Or donc cet arrêt (aussi publié au JT 2010 I 604 et RDAF 2011 I 545), rendu au sujet d’une affaire pénale, a confirmé la condamnation d’un avocat saint-gallois à une amende disciplinaire fondée sur l’art. 12 let. a LLCA, pour avoir pris contact avec un témoin et l’avoir interrogé dans son Etude hors procédure. Cet arrêt est déconcertant et malheureux – dans la mesure où, publié, il se veut de principe alors que la solution était probablement largement dépendante du cas d’espèce (le témoin étant apparemment davantage un suspect potentiel). L’art. 12 let. a LLCA pose au titre de ses devoirs professionnels l’interdiction pour l’avocat d’influencer un témoin. Ce principe est universel. Il découle de l’interdiction du faux témoignage qui est un crime contre l’administration de la justice. Et donc pour l’avocat d’y concourir ou d’en prendre le risque – acteur nécessaire d’une procédure judiciaire et auxiliaire de la justice. Cela est évident et notoire même pour le public, et donc a fortiori pour l’avocat. L’arrêt part ainsi de cette prémisse juste, au titre de ces devoirs professionnels, que l’avocat ne doit pas influencer un témoin. Cela constituerait pour lui en sus d’une infraction pénale une violation des devoirs constituant les conditions d’exercice de sa profession. C’est ensuite que cela se gâte.
L’arrêt sous-tend en effet une conception dépassée et très dix-neuvième de la justice (et de la déontologie des avocats). Dans celle-ci, seule la justice, par le tout-puissant juge d’instruction, neutre et instruisant scrupuleusement à charge et à décharge, est à même de recueillir preuves et témoignages dans le respect de la légalité et hors de toute influence indue. Or la réalité a démontré que cette vision relevait du fantasme. Si cette affaire date de 2007, le juge d’instruction a en outre disparu depuis au profit d’un système accusatoire dans lequel les réelles obligations de l’autorité de poursuite en termes d’éléments, preuves et démarches à décharge sont encore à démontrer dans les textes comme en pratique. S’il faut retenir quelque chose de cet arrêt, ce sera donc le principe – clair et qu’il n’est pas critiquable de rappeler – que l’avocat doit s’abstenir d’influencer un témoin. Et les précautions à mettre en œuvre s’il le contacte, lesquelles sont également raisonnables. La condition de l’intérêt du mandant n’est pour sa part pas problématique – c’est le cadre de l’activité même de l’avocat dans tout mandat. Le reste est en revanche discutable au plan des principes et surtout de l’activité concrète et courante de l’avocat.

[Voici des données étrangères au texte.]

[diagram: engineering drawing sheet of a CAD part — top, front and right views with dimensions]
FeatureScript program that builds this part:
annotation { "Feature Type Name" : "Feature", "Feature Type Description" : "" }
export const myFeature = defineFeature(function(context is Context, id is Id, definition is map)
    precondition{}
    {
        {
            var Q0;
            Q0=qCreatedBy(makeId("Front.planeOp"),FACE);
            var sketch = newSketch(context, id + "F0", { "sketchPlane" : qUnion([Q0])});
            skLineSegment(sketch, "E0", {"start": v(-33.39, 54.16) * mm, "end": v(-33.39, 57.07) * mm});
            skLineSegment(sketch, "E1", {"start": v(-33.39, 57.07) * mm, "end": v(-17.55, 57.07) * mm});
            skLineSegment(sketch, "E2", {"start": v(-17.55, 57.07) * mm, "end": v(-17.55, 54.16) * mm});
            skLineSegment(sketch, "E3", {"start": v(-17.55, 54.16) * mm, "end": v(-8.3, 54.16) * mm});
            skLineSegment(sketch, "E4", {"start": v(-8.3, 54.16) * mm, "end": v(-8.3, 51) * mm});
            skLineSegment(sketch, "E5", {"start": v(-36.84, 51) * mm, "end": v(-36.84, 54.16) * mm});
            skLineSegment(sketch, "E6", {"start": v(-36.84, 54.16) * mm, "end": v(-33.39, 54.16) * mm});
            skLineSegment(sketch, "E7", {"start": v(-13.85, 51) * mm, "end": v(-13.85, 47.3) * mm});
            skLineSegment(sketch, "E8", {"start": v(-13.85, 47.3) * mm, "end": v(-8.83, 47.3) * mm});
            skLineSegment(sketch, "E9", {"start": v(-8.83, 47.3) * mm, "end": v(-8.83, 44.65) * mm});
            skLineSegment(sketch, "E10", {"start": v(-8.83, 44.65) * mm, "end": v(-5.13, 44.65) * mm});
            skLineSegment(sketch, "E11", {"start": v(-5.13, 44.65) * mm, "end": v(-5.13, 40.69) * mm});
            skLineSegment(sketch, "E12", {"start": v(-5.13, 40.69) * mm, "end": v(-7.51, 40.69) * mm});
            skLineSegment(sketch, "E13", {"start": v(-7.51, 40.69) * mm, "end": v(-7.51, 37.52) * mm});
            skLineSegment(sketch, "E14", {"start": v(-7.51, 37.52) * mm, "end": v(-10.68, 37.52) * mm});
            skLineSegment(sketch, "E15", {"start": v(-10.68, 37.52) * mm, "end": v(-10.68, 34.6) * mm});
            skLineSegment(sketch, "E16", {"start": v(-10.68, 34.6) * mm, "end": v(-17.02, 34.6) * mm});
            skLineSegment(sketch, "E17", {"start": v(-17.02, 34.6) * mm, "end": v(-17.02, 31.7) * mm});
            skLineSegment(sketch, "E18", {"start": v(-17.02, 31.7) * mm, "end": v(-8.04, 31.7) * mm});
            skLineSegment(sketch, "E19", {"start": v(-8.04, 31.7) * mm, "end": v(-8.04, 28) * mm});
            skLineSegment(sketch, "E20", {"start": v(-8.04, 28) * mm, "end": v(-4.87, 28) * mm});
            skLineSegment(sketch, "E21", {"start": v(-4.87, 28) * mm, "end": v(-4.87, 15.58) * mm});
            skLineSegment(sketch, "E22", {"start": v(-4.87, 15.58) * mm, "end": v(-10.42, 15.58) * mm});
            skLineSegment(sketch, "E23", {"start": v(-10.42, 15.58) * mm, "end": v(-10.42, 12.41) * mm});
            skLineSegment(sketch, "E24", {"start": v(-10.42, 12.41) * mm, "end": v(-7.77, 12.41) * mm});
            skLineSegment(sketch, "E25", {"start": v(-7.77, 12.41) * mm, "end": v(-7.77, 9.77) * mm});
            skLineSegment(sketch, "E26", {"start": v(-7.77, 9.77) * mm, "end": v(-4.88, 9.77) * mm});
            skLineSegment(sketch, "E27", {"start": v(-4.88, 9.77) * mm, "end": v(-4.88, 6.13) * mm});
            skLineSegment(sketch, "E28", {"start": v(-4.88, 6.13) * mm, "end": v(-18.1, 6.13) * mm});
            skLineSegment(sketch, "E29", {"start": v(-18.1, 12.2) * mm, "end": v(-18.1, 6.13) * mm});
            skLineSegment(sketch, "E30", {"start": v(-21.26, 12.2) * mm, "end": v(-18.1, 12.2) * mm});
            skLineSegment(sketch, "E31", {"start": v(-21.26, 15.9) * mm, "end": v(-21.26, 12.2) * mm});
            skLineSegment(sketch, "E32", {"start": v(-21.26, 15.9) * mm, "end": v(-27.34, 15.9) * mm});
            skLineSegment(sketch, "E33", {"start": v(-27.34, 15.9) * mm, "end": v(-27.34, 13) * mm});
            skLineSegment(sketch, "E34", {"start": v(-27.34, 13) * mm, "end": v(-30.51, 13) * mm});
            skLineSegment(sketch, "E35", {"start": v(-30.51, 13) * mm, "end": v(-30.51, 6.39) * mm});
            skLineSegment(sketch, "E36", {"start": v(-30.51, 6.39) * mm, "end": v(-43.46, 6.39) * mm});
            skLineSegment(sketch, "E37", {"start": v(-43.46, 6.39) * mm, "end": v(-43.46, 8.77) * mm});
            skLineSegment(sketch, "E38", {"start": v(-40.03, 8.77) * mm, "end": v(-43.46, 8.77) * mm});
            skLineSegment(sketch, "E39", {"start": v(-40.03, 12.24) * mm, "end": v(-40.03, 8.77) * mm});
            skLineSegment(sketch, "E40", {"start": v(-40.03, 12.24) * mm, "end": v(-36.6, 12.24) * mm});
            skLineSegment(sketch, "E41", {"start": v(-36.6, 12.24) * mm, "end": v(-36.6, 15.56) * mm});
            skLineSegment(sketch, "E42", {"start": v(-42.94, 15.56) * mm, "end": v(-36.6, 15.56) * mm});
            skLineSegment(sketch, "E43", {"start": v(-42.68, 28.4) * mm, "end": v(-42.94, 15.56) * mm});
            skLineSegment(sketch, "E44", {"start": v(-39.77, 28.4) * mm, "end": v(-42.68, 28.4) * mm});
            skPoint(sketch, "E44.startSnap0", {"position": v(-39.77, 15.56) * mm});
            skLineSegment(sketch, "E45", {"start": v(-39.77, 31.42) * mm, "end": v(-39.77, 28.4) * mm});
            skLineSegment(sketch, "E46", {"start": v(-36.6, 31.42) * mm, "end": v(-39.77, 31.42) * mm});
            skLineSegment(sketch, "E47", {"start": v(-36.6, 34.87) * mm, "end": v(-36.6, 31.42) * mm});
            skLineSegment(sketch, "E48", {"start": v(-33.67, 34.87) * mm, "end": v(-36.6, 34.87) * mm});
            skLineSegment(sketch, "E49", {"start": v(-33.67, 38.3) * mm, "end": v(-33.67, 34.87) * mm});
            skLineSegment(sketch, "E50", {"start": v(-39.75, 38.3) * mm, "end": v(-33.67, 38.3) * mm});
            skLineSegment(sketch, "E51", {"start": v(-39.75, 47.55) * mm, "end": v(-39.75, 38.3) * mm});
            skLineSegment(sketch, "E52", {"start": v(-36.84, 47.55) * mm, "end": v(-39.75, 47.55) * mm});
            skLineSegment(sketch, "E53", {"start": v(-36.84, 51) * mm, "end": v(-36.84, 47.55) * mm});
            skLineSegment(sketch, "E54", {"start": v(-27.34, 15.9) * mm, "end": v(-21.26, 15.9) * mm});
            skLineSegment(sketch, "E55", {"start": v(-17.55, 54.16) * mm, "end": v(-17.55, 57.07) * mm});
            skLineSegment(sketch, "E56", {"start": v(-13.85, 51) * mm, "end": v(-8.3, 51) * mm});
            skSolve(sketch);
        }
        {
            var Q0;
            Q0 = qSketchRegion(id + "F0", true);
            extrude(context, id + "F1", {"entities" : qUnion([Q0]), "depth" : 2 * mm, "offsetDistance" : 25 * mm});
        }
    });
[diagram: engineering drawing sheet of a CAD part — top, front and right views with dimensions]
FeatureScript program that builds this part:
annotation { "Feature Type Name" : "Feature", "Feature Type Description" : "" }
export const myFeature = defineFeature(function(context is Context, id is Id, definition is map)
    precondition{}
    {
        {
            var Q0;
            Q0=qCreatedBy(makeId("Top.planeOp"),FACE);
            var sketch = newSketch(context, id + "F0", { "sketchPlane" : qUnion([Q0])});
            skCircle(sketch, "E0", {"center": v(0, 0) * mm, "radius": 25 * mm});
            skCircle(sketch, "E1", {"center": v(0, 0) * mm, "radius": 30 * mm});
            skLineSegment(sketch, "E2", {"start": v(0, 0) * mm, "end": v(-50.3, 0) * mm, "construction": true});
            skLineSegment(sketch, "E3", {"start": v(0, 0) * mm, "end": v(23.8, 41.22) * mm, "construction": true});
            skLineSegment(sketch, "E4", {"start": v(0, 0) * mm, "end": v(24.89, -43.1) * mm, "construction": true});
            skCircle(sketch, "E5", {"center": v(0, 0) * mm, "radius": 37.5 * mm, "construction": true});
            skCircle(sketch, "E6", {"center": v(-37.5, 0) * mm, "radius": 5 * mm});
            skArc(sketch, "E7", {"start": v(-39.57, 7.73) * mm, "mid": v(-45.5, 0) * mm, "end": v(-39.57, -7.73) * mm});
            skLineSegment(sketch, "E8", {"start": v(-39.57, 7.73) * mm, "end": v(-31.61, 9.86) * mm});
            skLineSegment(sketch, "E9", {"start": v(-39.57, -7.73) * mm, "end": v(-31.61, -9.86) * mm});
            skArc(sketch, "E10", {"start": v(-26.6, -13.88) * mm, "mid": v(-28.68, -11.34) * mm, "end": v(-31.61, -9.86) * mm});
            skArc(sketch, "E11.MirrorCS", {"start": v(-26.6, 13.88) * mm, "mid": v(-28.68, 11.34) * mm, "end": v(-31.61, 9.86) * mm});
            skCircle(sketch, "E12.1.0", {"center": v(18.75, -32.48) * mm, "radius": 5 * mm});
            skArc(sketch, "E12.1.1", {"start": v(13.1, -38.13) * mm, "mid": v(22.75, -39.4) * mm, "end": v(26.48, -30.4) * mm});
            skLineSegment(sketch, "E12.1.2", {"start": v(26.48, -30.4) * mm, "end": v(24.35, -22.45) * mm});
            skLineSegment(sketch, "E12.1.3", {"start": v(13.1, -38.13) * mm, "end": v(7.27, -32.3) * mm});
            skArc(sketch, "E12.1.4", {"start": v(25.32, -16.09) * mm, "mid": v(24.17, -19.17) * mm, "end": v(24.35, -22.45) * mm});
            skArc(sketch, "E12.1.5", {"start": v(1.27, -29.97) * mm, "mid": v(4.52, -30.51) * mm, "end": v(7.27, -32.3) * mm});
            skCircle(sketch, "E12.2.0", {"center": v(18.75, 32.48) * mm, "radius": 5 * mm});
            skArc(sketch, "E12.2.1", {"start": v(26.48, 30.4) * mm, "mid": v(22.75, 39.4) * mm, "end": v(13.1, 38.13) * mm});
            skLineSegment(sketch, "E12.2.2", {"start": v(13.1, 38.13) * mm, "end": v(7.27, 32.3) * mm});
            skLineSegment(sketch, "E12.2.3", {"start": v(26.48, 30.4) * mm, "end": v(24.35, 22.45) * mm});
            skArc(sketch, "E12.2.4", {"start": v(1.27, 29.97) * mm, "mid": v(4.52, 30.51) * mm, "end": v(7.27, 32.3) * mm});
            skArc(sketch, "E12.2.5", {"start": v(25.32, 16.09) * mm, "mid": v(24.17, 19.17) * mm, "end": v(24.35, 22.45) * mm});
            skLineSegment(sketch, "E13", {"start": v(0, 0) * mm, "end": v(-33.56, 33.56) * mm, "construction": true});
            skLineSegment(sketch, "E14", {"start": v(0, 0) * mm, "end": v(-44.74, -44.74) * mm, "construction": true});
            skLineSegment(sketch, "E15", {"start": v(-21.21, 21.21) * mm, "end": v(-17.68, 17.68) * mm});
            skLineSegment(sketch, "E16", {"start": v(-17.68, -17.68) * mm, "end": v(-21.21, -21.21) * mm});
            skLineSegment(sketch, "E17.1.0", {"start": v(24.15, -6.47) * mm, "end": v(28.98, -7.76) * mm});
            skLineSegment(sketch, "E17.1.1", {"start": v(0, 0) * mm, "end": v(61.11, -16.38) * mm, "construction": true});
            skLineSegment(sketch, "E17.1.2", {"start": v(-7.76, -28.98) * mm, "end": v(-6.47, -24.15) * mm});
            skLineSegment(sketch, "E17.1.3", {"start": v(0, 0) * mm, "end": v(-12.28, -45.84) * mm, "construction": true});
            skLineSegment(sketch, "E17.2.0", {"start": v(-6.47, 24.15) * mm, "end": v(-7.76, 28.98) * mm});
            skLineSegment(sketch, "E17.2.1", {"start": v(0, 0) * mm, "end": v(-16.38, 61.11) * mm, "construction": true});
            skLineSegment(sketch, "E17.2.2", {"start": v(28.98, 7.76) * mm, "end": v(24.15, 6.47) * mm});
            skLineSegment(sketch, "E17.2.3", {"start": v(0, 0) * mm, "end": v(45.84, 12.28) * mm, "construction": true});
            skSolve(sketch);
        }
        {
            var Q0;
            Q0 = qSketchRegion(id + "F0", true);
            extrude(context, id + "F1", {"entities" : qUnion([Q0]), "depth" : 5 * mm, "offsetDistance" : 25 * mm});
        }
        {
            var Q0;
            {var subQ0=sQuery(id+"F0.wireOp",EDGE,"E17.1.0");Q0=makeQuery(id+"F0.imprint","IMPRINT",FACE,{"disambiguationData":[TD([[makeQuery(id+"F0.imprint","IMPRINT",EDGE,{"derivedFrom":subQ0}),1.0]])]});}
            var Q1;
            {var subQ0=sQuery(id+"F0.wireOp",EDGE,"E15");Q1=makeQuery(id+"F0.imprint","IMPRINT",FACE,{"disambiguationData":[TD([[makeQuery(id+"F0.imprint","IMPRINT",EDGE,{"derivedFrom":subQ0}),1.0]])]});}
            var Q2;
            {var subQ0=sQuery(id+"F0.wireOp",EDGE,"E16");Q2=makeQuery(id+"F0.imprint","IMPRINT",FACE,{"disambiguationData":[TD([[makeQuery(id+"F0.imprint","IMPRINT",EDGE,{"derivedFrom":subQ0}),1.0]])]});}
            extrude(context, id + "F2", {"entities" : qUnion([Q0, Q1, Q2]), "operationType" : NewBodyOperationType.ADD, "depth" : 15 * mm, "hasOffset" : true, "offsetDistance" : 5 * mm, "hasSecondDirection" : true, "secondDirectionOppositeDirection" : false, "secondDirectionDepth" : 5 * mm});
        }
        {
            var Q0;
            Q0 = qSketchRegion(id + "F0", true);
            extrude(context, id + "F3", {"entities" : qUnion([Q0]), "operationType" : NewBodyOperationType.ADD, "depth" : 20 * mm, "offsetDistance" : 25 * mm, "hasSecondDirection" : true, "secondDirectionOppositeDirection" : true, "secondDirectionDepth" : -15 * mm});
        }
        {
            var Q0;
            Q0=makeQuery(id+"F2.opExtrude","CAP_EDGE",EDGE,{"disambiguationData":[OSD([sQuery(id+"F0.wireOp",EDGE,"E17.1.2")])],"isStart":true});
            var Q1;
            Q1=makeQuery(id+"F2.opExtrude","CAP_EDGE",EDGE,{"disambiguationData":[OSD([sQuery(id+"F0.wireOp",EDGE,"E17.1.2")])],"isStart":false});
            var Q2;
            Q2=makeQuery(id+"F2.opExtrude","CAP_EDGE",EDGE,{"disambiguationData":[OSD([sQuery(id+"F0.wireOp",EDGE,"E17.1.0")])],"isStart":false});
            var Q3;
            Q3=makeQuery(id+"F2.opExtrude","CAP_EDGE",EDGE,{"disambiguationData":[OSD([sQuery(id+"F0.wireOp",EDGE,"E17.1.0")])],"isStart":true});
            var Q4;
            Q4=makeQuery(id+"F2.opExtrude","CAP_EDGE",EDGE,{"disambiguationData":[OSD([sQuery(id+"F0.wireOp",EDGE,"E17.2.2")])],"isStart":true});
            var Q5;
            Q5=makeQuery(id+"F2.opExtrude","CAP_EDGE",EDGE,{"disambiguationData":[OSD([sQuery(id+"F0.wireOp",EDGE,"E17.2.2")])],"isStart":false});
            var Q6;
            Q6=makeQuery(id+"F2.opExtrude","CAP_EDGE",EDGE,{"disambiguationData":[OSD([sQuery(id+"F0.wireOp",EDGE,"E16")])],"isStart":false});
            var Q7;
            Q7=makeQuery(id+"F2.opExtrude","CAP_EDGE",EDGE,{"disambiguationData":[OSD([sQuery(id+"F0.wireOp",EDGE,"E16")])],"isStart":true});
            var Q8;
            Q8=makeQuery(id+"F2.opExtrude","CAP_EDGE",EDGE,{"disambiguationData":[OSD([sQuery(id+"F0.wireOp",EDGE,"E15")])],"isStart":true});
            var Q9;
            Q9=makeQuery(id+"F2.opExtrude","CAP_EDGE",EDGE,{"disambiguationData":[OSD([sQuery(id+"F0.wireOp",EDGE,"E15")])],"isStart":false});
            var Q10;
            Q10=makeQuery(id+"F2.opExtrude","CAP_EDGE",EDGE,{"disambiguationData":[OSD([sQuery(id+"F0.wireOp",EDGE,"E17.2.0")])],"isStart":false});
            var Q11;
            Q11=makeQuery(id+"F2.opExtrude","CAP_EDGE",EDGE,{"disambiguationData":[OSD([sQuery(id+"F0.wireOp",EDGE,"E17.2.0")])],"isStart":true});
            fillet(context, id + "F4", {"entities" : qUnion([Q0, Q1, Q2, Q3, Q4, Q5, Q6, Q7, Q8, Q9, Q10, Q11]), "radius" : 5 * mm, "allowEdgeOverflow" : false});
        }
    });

Il n’est pas juste ni réaliste de soutenir que le simple fait pour l’avocat de contacter un témoin comporte un danger au moins abstrait d’influencer un témoin. Ce risque est strictement abstrait et cette position ne mène nulle part. Ce danger abstrait est précisément écarté par l’obligation de ne pas influencer et par la norme pénale – dont il n’y a pas lieu de craindre abstraitement que l’avocat les violera. Une bonne administration de la justice commande au contraire que l’avocat, dans cette limite claire de ne pas les influencer, veille à citer des témoins dont la déposition sera pertinente, à ne pas faire déplacer et entendre des témoins dont l’audition sera inutile parce que ce qu’ils savent n’a pas pu être vérifié. Y a-t-il une distinction à faire entre le pénal et le civil ? Non au plan du comportement et des obligations de l’avocat. Les principes sont les mêmes. Au plan civil les parties ont l’initiative de citer tout témoin utile quelle que soit la maxime. Au plan pénal il est même aujourd’hui commandé par le système accusatoire que la défense puisse avoir un accès libre et direct aux témoins. Il serait une vision irréaliste de la justice pénale, et distordre le rapport de force entre l’accusation et la défense, de postuler que tous les contacts y compris à décharge avec des témoins doivent intervenir par l’autorité de poursuite seule, laquelle peut au surplus refuser d’y procéder.
Le critère de subsidiarité/nécessité mis en avant par l’arrêt apparait donc critiquable comme les motifs avancés et cela tant dans l’ancien droit que sous l’empire du CPP.